Public sector unions are not anti-vaccine—there is nothing about vaccines in conflict with Labor Movement values. When public sector unions oppose vaccine mandates, it is to protect their members in the post-COVID future.
The core union worker protection on the job is the collectively bargained agreement with the employer--the contract. This contract has a scope, what can be bargained and what is left to management. Unions cannot use bargaining to make an employer produce widgets or plumbuses, but the contracts do say when the employer decides, a contract outlines the wages, benefits, job classifications, working conditions, and disciplinary procedures for doing either.
There are many different laws governing public sector unions across state and local jurisdictions so specifics vary. But in general terms, posit a public sector union with a legislature that just passes a law to mandate vaccination. The public sees one thing, but unions know the legislature is changing a contract’s scope unilaterally.
The problem for any union is, what will stop the same legislature coming back and mandating other changes to working conditions or even wages, based on the precedent set with a COVID mandate? While such mandates appeal to a pro-vaccine public, it is ultimately an attack on collective bargaining and an exercise in union busting.
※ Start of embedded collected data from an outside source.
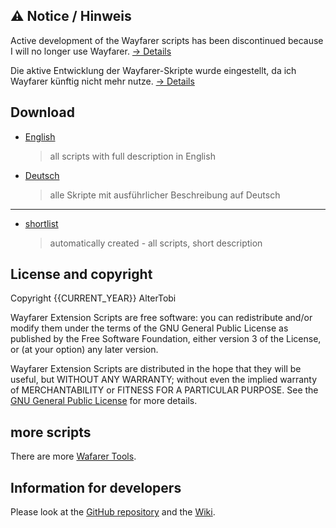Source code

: ## ⚠️ Notice / Hinweis
Active development of the Wayfarer scripts has been discontinued because I will no longer use Wayfarer.
[→ Details](discontinued.html)

Die aktive Entwicklung der Wayfarer-Skripte wurde eingestellt, da ich Wayfarer künftig nicht mehr nutze.
[→ Details](discontinued.html)


## Download
 
  * [English](english.html)
    > all scripts with full description in English
  * [Deutsch](deutsch.html)
    > alle Skripte mit ausführlicher Beschreibung auf Deutsch

---

  * [shortlist](shortlist.html)
    > automatically created - all scripts, short description

## License and copyright

Copyright {{CURRENT_YEAR}} AlterTobi

Wayfarer Extension Scripts are free software: you can redistribute and/or modify
them under the terms of the GNU General Public License as published by
the Free Software Foundation, either version 3 of the License, or
(at your option) any later version.

Wayfarer Extension Scripts are distributed in the hope that they will be useful,
but WITHOUT ANY WARRANTY; without even the implied warranty of
MERCHANTABILITY or FITNESS FOR A PARTICULAR PURPOSE. See the
[GNU General Public License](LICENSE.txt) for more details.


## more scripts

There are more [Wafarer Tools](https://wayfarer.tools).

## Information for developers

Please look at the [GitHub repository](https://github.com/AlterTobi/Wayfarer-Extension-Scripts) and the
[Wiki](https://github.com/AlterTobi/Wayfarer-Extension-Scripts/wiki/WFES-Base).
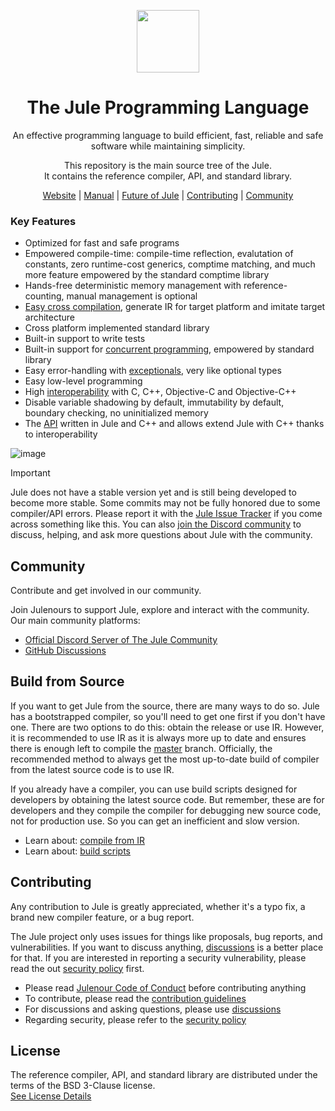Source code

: <div align="center">
<p>
    <img width="100" src="https://raw.githubusercontent.com/julelang/resources/master/jule_icon.svg?sanitize=true">
</p>
<h1>The Jule Programming Language</h1>

An effective programming language to build efficient, fast, reliable and safe software while maintaining simplicity.

This repository is the main source tree of the Jule. \
It contains the reference compiler, API, and standard library.

[Website](https://jule.dev) |
[Manual](https://manual.jule.dev) |
[Future of Jule](https://jule.dev/future-of-jule) |
[Contributing](https://jule.dev/contribute) |
[Community](https://jule.dev/community)

</strong>

</div>

### Key Features

- Optimized for fast and safe programs
- Empowered compile-time: compile-time reflection, evalutation of constants, zero runtime-cost generics, comptime matching, and much more feature empowered by the standard comptime library
- Hands-free deterministic memory management with reference-counting, manual management is optional
- [Easy cross compilation](https://manual.jule.dev/compiler/cross-compilation), generate IR for target platform and imitate target architecture
- Cross platform implemented standard library
- Built-in support to write tests
- Built-in support for [concurrent programming](https://manual.jule.dev/concurrency/), empowered by standard library
- Easy error-handling with [exceptionals](https://manual.jule.dev/error-handling/exceptionals), very like optional types
- Easy low-level programming
- High [interoperability](https://manual.jule.dev/integrated-jule/interoperability/) with C, C++, Objective-C and Objective-C++
- Disable variable shadowing by default, immutability by default, boundary checking, no uninitialized memory
- The [API](https://manual.jule.dev/api/) written in Jule and C++ and allows extend Jule with C++ thanks to interoperability

![image](https://github.com/user-attachments/assets/0a6aee7c-6f0c-4ec1-96f8-d02b7fdc034c)

> [!IMPORTANT]
> Jule does not have a stable version yet and is still being developed to become more stable.
> Some commits may not be fully honored due to some compiler/API errors.
> Please report it with the [Jule Issue Tracker](https://github.com/julelang/jule/issues) if you come across something like this.
> You can also [join the Discord community](https://discord.gg/XNSUUDuGGQ) to discuss, helping, and ask more questions about Jule with the community.


## Community

Contribute and get involved in our community.

Join Julenours to support Jule, explore and interact with the community.\
Our main community platforms:

- [Official Discord Server of The Jule Community](https://discord.gg/XNSUUDuGGQ)
- [GitHub Discussions](https://github.com/jule-lang/jule/discussions)

## Build from Source

If you want to get Jule from the source, there are many ways to do so.
Jule has a bootstrapped compiler, so you'll need to get one first if you don't have one.
There are two options to do this: obtain the release or use IR.
However, it is recommended to use IR as it is always more up to date and ensures there is enough left to compile the [master](https://github.com/julelang/jule/tree/master) branch.
Officially, the recommended method to always get the most up-to-date build of compiler from the latest source code is to use IR.

If you already have a compiler, you can use build scripts designed for developers by obtaining the latest source code.
But remember, these are for developers and they compile the compiler for debugging new source code, not for production use. So you can get an inefficient and slow version.

- Learn about: [compile from IR](https://manual.jule.dev/getting-started/install-from-source/compile-from-ir.html)
- Learn about: [build scripts](https://manual.jule.dev/getting-started/install-from-source/build-scripts.html)

## Contributing

Any contribution to Jule is greatly appreciated, whether it's a typo fix, a brand new compiler feature, or a bug report.

The Jule project only uses issues for things like proposals, bug reports, and vulnerabilities.
If you want to discuss anything, [discussions](https://github.com/julelang/jule/discussions) is a better place for that.
If you are interested in reporting a security vulnerability, please read the out [security policy](https://github.com/julelang/jule/security/policy) first.

- Please read [Julenour Code of Conduct](https://jule.dev/code-of-conduct) before contributing anything
- To contribute, please read the [contribution guidelines](https://jule.dev/contribute)
- For discussions and asking questions, please use [discussions](https://github.com/julelang/jule/discussions)
- Regarding security, please refer to the [security policy](https://github.com/julelang/jule/security/policy)

## License

The reference compiler, API, and standard library are distributed under the terms of the BSD 3-Clause license. <br>
[See License Details](./LICENSE)

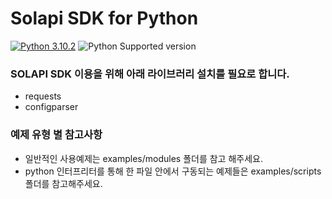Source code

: # Solapi SDK for Python

[![Python 3.10.2](https://img.shields.io/badge/python-3.10.2-blue.svg)](https://www.python.org/downloads/release/python-3102/)
![Python Supported version](https://img.shields.io/badge/python-%3E%3D3.7-orange)

### SOLAPI SDK 이용을 위해 아래 라이브러리 설치를 필요로 합니다.

- requests
- configparser

### 예제 유형 별 참고사항

- 일반적인 사용예제는 examples/modules 폴더를 참고 해주세요.
- python 인터프리터를 통해 한 파일 안에서 구동되는 예제들은 examples/scripts 폴더를 참고해주세요.
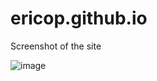 ericop.github.io
================

Screenshot of the site

![image](https://user-images.githubusercontent.com/5218249/57572335-ac2fd900-73e6-11e9-9a02-025c7c3fade6.png)
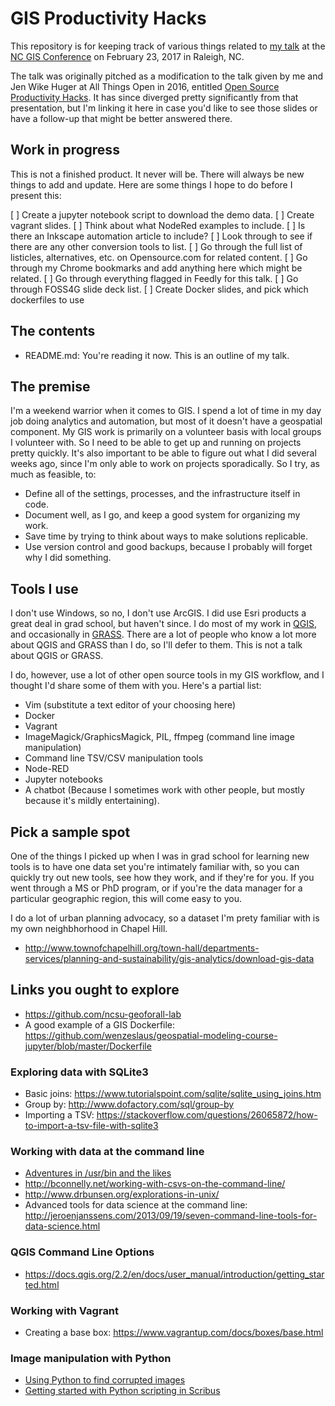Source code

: # GIS Productivity Hacks

This repository is for keeping track of various things related to [my talk](https://event.crowdcompass.com/ncgis2017/activity/rqq4MnEiRT) at the [NC GIS Conference](http://www.ncgisconference.com/) on February 23, 2017 in Raleigh, NC.

The talk was originally pitched as a modification to the talk given by me and Jen Wike Huger at All Things Open in 2016, entitled [Open Source Productivity Hacks](https://github.com/jehb/productivity-hacks). It has since diverged pretty significantly from that presentation, but I'm linking it here in case you'd like to see those slides or have a follow-up that might be better answered there.

## Work in progress

This is not a finished product. It never will be. There will always be new things to add and update. Here are some things I hope to do before I present this:

[ ] Create a jupyter notebook script to download the demo data.
[ ] Create vagrant slides.
[ ] Think about what NodeRed examples to include.
[ ] Is there an Inkscape automation article to include?
[ ] Look through to see if there are any other conversion tools to list.
[ ] Go through the full list of listicles, alternatives, etc. on Opensource.com for related content.
[ ] Go through my Chrome bookmarks and add anything here which might be related.
[ ] Go through everything flagged in Feedly for this talk.
[ ] Go through FOSS4G slide deck list.
[ ] Create Docker slides, and pick which dockerfiles to use

## The contents

* README.md: You're reading it now. This is an outline of my talk.

## The premise

I'm a weekend warrior when it comes to GIS. I spend a lot of time in my day job doing analytics and automation, but most of it doesn't have a geospatial component. My GIS work is primarily on a volunteer basis with local groups I volunteer with. So I need to be able to get up and running on projects pretty quickly. It's also important to be able to figure out what I did several weeks ago, since I'm only able to work on projects sporadically. So I try, as much as feasible, to:

* Define all of the settings, processes, and the infrastructure itself in code.
* Document well, as I go, and keep a good system for organizing my work.
* Save time by trying to think about ways to make solutions replicable.
* Use version control and good backups, because I probably will forget why I did something.

## Tools I use

I don't use Windows, so no, I don't use ArcGIS. I did use Esri products a great deal in grad school, but haven't since. I do most of my work in [QGIS](http://www.qgis.org/en/site/), and occasionally in [GRASS](https://grass.osgeo.org/). There are a lot of people who know a lot more about QGIS and GRASS than I do, so I'll defer to them. This is not a talk about QGIS or GRASS.

I do, however, use a lot of other open source tools in my GIS workflow, and I thought I'd share some of them with you. Here's a partial list:

* Vim (substitute a text editor of your choosing here)
* Docker
* Vagrant
* ImageMagick/GraphicsMagick, PIL, ffmpeg (command line image manipulation)
* Command line TSV/CSV manipulation tools
* Node-RED
* Jupyter notebooks
* A chatbot (Because I sometimes work with other people, but mostly because it's mildly entertaining).

## Pick a sample spot

One of the things I picked up when I was in grad school for learning new tools is to have one data set you're intimately familiar with, so you can quickly try out new tools, see how they work, and if they're for you. If you went through a MS or PhD program, or if you're the data manager for a particular geographic region, this will come easy to you.

I do a lot of urban planning advocacy, so a dataset I'm prety familiar with is my own neighbhorhood in Chapel Hill. 

* http://www.townofchapelhill.org/town-hall/departments-services/planning-and-sustainability/gis-analytics/download-gis-data

## Links you ought to explore

* https://github.com/ncsu-geoforall-lab
* A good example of a GIS Dockerfile: https://github.com/wenzeslaus/geospatial-modeling-course-jupyter/blob/master/Dockerfile

### Exploring data with SQLite3

* Basic joins: https://www.tutorialspoint.com/sqlite/sqlite_using_joins.htm
* Group by: http://www.dofactory.com/sql/group-by
* Importing a TSV: https://stackoverflow.com/questions/26065872/how-to-import-a-tsv-file-with-sqlite3

### Working with data at the command line

* [Adventures in /usr/bin and the likes](https://ablagoev.github.io/linux/adventures/commands/2017/02/19/adventures-in-usr-bin.html)
* http://bconnelly.net/working-with-csvs-on-the-command-line/
* http://www.drbunsen.org/explorations-in-unix/
* Advanced tools for data science at the command line: http://jeroenjanssens.com/2013/09/19/seven-command-line-tools-for-data-science.html

### QGIS Command Line Options

* https://docs.qgis.org/2.2/en/docs/user_manual/introduction/getting_started.html

### Working with Vagrant

* Creating a base box: https://www.vagrantup.com/docs/boxes/base.html

### Image manipulation with Python

* [Using Python to find corrupted images](https://opensource.com/article/17/2/python-tricks-artists)
* [Getting started with Python scripting in Scribus](https://opensource.com/life/16/10/python-scripting-scribus)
This is the core of why unions sue, to protect members after COVID. Contracts always have a process where the employer and union members can negotiate changes and institute policies to a current contract for COVID safety. This has been done across the United States. A legislative mandate is not a negotiation, but an erosion of a contract’s scope that will lead to more acts of political expedience that will trump workers rights to a contract over time.
Union members and leaders reflect the broader society, and every local union has its share of vaccine hesitators and outright opponents. This is the real world in the United States today. Labor union members have their own individual opinions on a mandate and that shapes how democratic unions respond. But it is the institutional imperative of a union to preserve collective bargaining for the future that leads them to court.